100 Milliards, c’est cent fois la collecte pour Notre-Dame-de-Paris, mais ce n’est qu’un dixième de l’évasion fiscale opérée par les riches capitalistes et leurs multinationales dans l’Union européenne. 100 Milliards, c’est le pallier dépassé très récemment par les fortunes privées des individus les plus opulents de la planète. Selon les statistiques les plus récentes, Bill Gates cumule 101,6 Milliards de dollars, quand le patron d’Amazon et homme le plus riche du monde culmine à 158,1 Milliards de dollars. Propulsé à la troisième place du classement international des plus hauts patrimoines, Bernard Arnault peut compter sur un capital de 92,1 Milliards de dollars d’après les derniers chiffres. Cocorico !

Ainsi, la fortune de Jeff Bezos s’approche du PIB nominal de l’Algérie, tandis que celle de Bernard Arnault dépasse allégrement l’ensemble des recettes de l’impôt sur le revenu en France. Mais ce n’est pas là le seul exemple de folie de la société capitaliste. Le 26 juillet 2018, l’entreprise étasunienne Facebook a connu une chute vertigineuse de sa valeur boursière : durant les six heures et demie d’ouverture de séance à Wall Street, la firme de Mark Zuckerberg a perdu 119 Milliards de dollars. Autrement dit, un effondrement de plus de 5 millions de dollars par seconde. Pour revenir à notre hexagone, l’aide publique en France aux entreprises privées représente 200 milliards d’euros chaque année, essentiellement captée par les multinationales.

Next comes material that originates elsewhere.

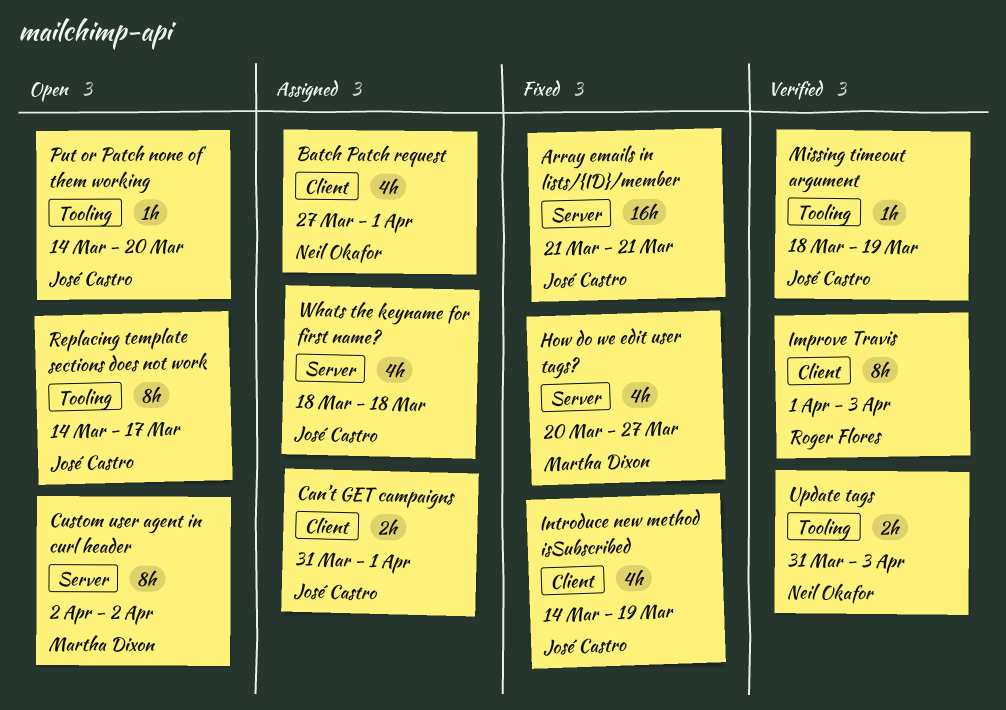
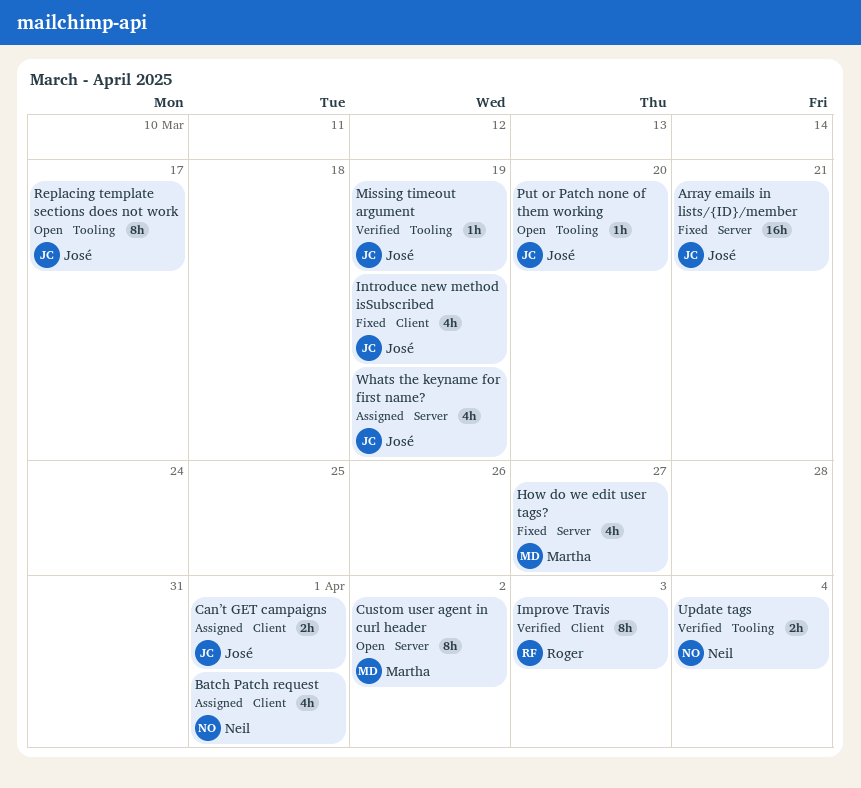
Update tags, due: Apr 3 -> Apr 4
Whats the keyname for first name?, due: Mar 18 -> Mar 19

En 2019, le SMIC brut annuel français s’établit à 18.306 euros. 100 Milliards, ce sont 5 millions et demi d’années de travail au SMIC – à temps complet. Pour donner une petite idée, il y a cinq millions d’années, l’Australopithèque n’était pas encore apparu et nos ancêtres étaient difficilement dissociables des chimpanzés. Le poids de 100 Milliards en billets de cent dollars, qui pèsent environ un gramme chacun, dépasse les 1.000 tonnes. Avec son capital, si Jeff Bezos vivait jusqu’à l’âge de 115 ans, il pourrait dépenser 300.000 dollars par heure sans interruption, et il lui resterait encore 315 millions de dollars pour son enterrement.

Sous le capitalisme, les êtres humains n’ont pas tous la même valeur.